▶ _DIRECTIONS_
The entries need to be copied exactly as they stand, images left out.

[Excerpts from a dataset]
━━━━━━━━

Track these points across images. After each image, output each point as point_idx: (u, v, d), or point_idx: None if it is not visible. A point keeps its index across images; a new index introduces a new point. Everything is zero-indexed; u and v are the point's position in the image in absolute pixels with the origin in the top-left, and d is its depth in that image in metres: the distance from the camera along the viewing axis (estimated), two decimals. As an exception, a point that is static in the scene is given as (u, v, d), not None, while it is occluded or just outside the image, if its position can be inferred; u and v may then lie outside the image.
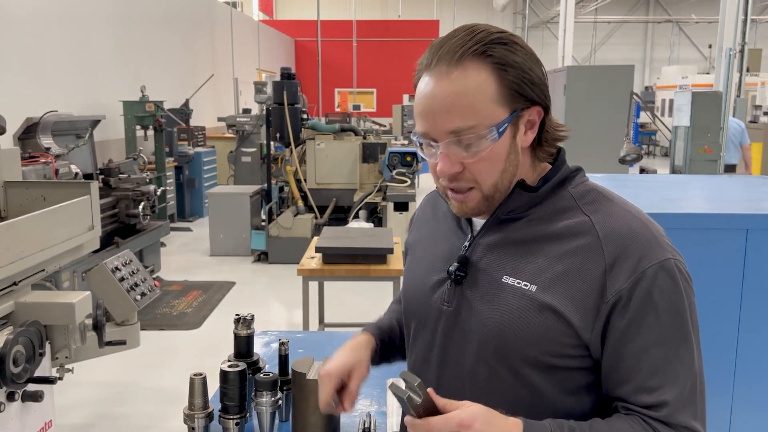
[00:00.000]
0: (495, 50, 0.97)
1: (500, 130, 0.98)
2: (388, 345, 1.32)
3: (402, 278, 1.29)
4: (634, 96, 4.66)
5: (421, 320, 1.14)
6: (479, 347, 1.04)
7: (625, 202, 1.06)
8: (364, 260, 3.56)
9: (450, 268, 1.07)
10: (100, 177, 5.66)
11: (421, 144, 1.04)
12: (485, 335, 1.03)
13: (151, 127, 7.82)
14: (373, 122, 11.05)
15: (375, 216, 7.18)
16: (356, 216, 7.06)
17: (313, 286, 4.20)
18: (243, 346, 1.70)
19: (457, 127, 0.97)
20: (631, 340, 0.96)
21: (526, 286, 1.00)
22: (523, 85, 0.98)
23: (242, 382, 1.56)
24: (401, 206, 6.71)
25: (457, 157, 0.99)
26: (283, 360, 1.72)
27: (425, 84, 0.99)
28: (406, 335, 1.24)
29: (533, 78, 0.99)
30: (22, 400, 2.02)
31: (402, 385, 0.91)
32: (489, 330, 1.03)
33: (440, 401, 0.91)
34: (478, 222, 1.10)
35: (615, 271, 0.96)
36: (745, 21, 7.20)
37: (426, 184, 12.36)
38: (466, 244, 1.09)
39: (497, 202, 1.04)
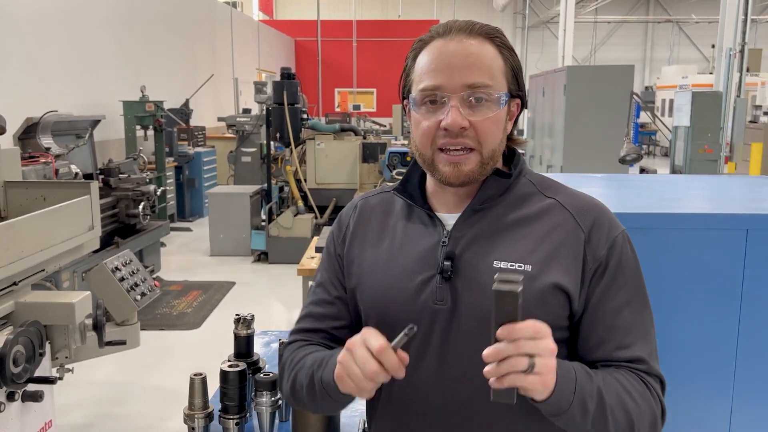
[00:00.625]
0: (496, 35, 1.08)
1: (506, 98, 1.07)
2: None
3: (356, 287, 1.17)
4: (634, 96, 4.66)
5: (410, 323, 1.10)
6: (485, 337, 1.03)
7: (571, 188, 1.16)
8: (364, 260, 3.55)
9: (444, 265, 1.06)
10: (100, 177, 5.66)
11: (421, 102, 1.06)
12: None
13: (151, 127, 7.82)
14: (373, 122, 11.05)
15: (375, 216, 7.17)
16: (356, 216, 7.05)
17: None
18: (243, 346, 1.70)
19: (477, 82, 1.03)
20: (607, 301, 1.06)
21: (521, 266, 1.04)
22: (518, 71, 1.09)
23: (242, 382, 1.56)
24: (401, 206, 6.70)
25: (466, 114, 1.03)
26: (283, 360, 1.72)
27: (442, 46, 1.06)
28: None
29: (521, 69, 1.11)
30: (22, 400, 2.02)
31: (501, 284, 0.86)
32: None
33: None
34: (447, 218, 1.12)
35: (593, 240, 1.07)
36: (745, 21, 7.20)
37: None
38: (445, 239, 1.09)
39: (487, 171, 1.08)
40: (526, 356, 0.87)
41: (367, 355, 0.94)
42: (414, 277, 1.09)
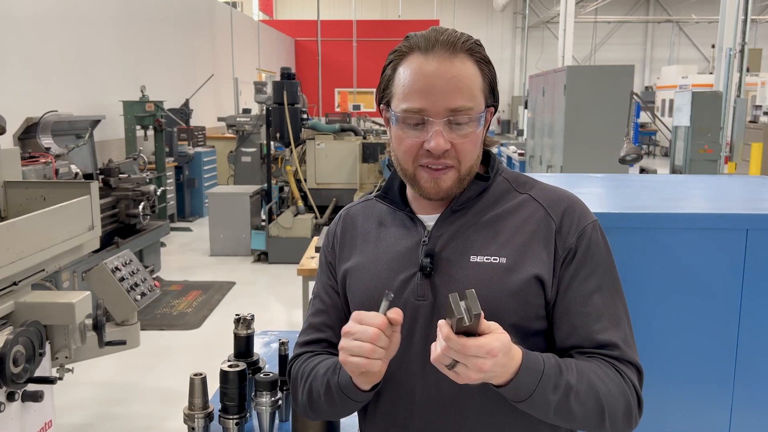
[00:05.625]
0: (476, 50, 1.09)
1: (485, 115, 1.10)
2: None
3: (348, 292, 1.21)
4: (634, 96, 4.66)
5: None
6: None
7: (546, 183, 1.20)
8: (364, 260, 3.55)
9: (423, 262, 1.11)
10: (100, 177, 5.65)
11: (403, 121, 1.08)
12: None
13: (151, 127, 7.82)
14: (373, 122, 11.03)
15: (375, 216, 7.17)
16: (356, 216, 7.05)
17: (313, 286, 4.19)
18: (243, 346, 1.70)
19: (459, 106, 1.05)
20: (577, 288, 1.09)
21: (496, 260, 1.09)
22: (494, 84, 1.13)
23: (242, 382, 1.56)
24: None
25: (448, 136, 1.06)
26: (283, 360, 1.72)
27: (424, 64, 1.06)
28: None
29: (496, 79, 1.14)
30: (22, 400, 2.02)
31: (461, 302, 0.92)
32: None
33: (483, 324, 0.94)
34: (428, 219, 1.16)
35: (563, 230, 1.11)
36: (745, 21, 7.18)
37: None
38: (425, 239, 1.14)
39: (464, 185, 1.13)
40: (449, 357, 0.93)
41: (360, 327, 0.99)
42: (396, 276, 1.14)
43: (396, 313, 1.01)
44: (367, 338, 0.98)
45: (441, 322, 0.93)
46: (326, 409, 1.17)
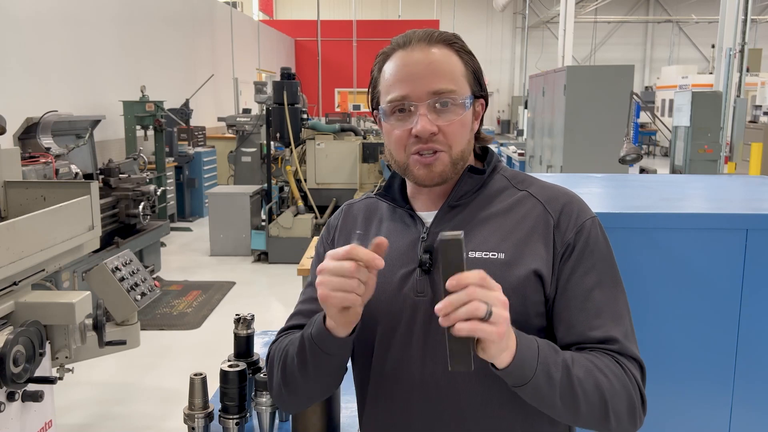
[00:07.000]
0: (454, 41, 1.13)
1: (471, 101, 1.12)
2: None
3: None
4: (634, 96, 4.66)
5: (394, 317, 1.13)
6: None
7: (544, 180, 1.22)
8: (364, 260, 3.55)
9: (422, 258, 1.11)
10: (100, 177, 5.66)
11: (391, 113, 1.10)
12: None
13: (151, 127, 7.82)
14: (373, 122, 11.05)
15: (375, 216, 7.17)
16: (356, 216, 7.05)
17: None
18: (243, 346, 1.70)
19: (441, 88, 1.07)
20: (576, 283, 1.09)
21: (494, 255, 1.09)
22: (479, 74, 1.14)
23: (242, 382, 1.56)
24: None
25: (434, 120, 1.08)
26: (283, 360, 1.71)
27: (404, 56, 1.10)
28: (362, 344, 1.16)
29: (481, 71, 1.16)
30: (22, 400, 2.02)
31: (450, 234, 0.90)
32: None
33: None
34: (427, 216, 1.17)
35: (561, 226, 1.11)
36: (745, 21, 7.19)
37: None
38: (424, 235, 1.14)
39: (458, 170, 1.13)
40: (482, 302, 0.87)
41: (338, 263, 0.96)
42: (396, 272, 1.14)
43: (379, 247, 0.98)
44: (348, 273, 0.95)
45: (449, 279, 0.88)
46: (299, 378, 1.12)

━━━━━━━━

▶ _TASK OUTPUT_
Track these points across images. After each image, output each point as point_idx: (u, v, d), or point_idx: None if it is not visible. A point keeps its index across images; a new index introduces a new point. Everything is zero-indexed; u and v are the point's position in the image in absolute pixels with the origin in the top-left, and d is its depth in that image in metres: the distance from the camera along the viewing axis (estimated), two decimals. As an exception, a point that is static in the scene is given as (u, v, d), not None, while it is occluded or just outside the image, if its position can be inferred; u and v may then lie outside the image.
[00:00.000]
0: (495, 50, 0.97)
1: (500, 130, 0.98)
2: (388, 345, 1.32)
3: (402, 278, 1.29)
4: (634, 96, 4.66)
5: (421, 320, 1.14)
6: (479, 347, 1.04)
7: (625, 202, 1.06)
8: (364, 260, 3.56)
9: (450, 268, 1.07)
10: (100, 177, 5.66)
11: (421, 144, 1.04)
12: (485, 335, 1.03)
13: (151, 127, 7.82)
14: (373, 122, 11.05)
15: (375, 216, 7.18)
16: (356, 216, 7.06)
17: (313, 286, 4.20)
18: (243, 346, 1.70)
19: (457, 127, 0.97)
20: (631, 340, 0.96)
21: (526, 286, 1.00)
22: (523, 85, 0.98)
23: (242, 382, 1.56)
24: (401, 206, 6.71)
25: (457, 157, 0.99)
26: (283, 360, 1.72)
27: (425, 84, 0.99)
28: (406, 335, 1.24)
29: (533, 78, 0.99)
30: (22, 400, 2.02)
31: (402, 385, 0.91)
32: (489, 330, 1.03)
33: (440, 401, 0.91)
34: (478, 222, 1.10)
35: (615, 271, 0.96)
36: (745, 21, 7.20)
37: (426, 184, 12.36)
38: (466, 244, 1.09)
39: (497, 202, 1.04)
[00:00.625]
0: (496, 35, 1.08)
1: (506, 98, 1.07)
2: None
3: (356, 287, 1.17)
4: (634, 96, 4.66)
5: (410, 323, 1.10)
6: (485, 337, 1.03)
7: (571, 188, 1.16)
8: (364, 260, 3.55)
9: (444, 265, 1.06)
10: (100, 177, 5.66)
11: (421, 102, 1.06)
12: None
13: (151, 127, 7.82)
14: (373, 122, 11.05)
15: (375, 216, 7.17)
16: (356, 216, 7.05)
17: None
18: (243, 346, 1.70)
19: (477, 82, 1.03)
20: (607, 301, 1.06)
21: (521, 266, 1.04)
22: (518, 71, 1.09)
23: (242, 382, 1.56)
24: (401, 206, 6.70)
25: (466, 114, 1.03)
26: (283, 360, 1.72)
27: (442, 46, 1.06)
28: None
29: (521, 69, 1.11)
30: (22, 400, 2.02)
31: (501, 284, 0.86)
32: None
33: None
34: (447, 218, 1.12)
35: (593, 240, 1.07)
36: (745, 21, 7.20)
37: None
38: (445, 239, 1.09)
39: (487, 171, 1.08)
40: (526, 356, 0.87)
41: (367, 355, 0.94)
42: (414, 277, 1.09)
[00:05.625]
0: (476, 50, 1.09)
1: (485, 115, 1.10)
2: None
3: (348, 292, 1.21)
4: (634, 96, 4.66)
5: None
6: None
7: (546, 183, 1.20)
8: (364, 260, 3.55)
9: (423, 262, 1.11)
10: (100, 177, 5.65)
11: (403, 121, 1.08)
12: None
13: (151, 127, 7.82)
14: (373, 122, 11.03)
15: (375, 216, 7.17)
16: (356, 216, 7.05)
17: (313, 286, 4.19)
18: (243, 346, 1.70)
19: (459, 106, 1.05)
20: (577, 288, 1.09)
21: (496, 260, 1.09)
22: (494, 84, 1.13)
23: (242, 382, 1.56)
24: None
25: (448, 136, 1.06)
26: (283, 360, 1.72)
27: (424, 64, 1.06)
28: None
29: (496, 79, 1.14)
30: (22, 400, 2.02)
31: (461, 302, 0.92)
32: None
33: (483, 324, 0.94)
34: (428, 219, 1.16)
35: (563, 230, 1.11)
36: (745, 21, 7.18)
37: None
38: (425, 239, 1.14)
39: (464, 185, 1.13)
40: (449, 357, 0.93)
41: (360, 327, 0.99)
42: (396, 276, 1.14)
43: (396, 313, 1.01)
44: (367, 338, 0.98)
45: (441, 322, 0.93)
46: (326, 409, 1.17)
[00:07.000]
0: (454, 41, 1.13)
1: (471, 101, 1.12)
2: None
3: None
4: (634, 96, 4.66)
5: (394, 317, 1.13)
6: None
7: (544, 180, 1.22)
8: (364, 260, 3.55)
9: (422, 258, 1.11)
10: (100, 177, 5.66)
11: (391, 113, 1.10)
12: None
13: (151, 127, 7.82)
14: (373, 122, 11.05)
15: (375, 216, 7.17)
16: (356, 216, 7.05)
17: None
18: (243, 346, 1.70)
19: (441, 88, 1.07)
20: (576, 283, 1.09)
21: (494, 255, 1.09)
22: (479, 74, 1.14)
23: (242, 382, 1.56)
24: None
25: (434, 120, 1.08)
26: (283, 360, 1.71)
27: (404, 56, 1.10)
28: (362, 344, 1.16)
29: (481, 71, 1.16)
30: (22, 400, 2.02)
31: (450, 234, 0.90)
32: None
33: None
34: (427, 216, 1.17)
35: (561, 226, 1.11)
36: (745, 21, 7.19)
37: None
38: (424, 235, 1.14)
39: (458, 170, 1.13)
40: (482, 302, 0.87)
41: (338, 263, 0.96)
42: (396, 272, 1.14)
43: (379, 247, 0.98)
44: (348, 273, 0.95)
45: (449, 279, 0.88)
46: (299, 378, 1.12)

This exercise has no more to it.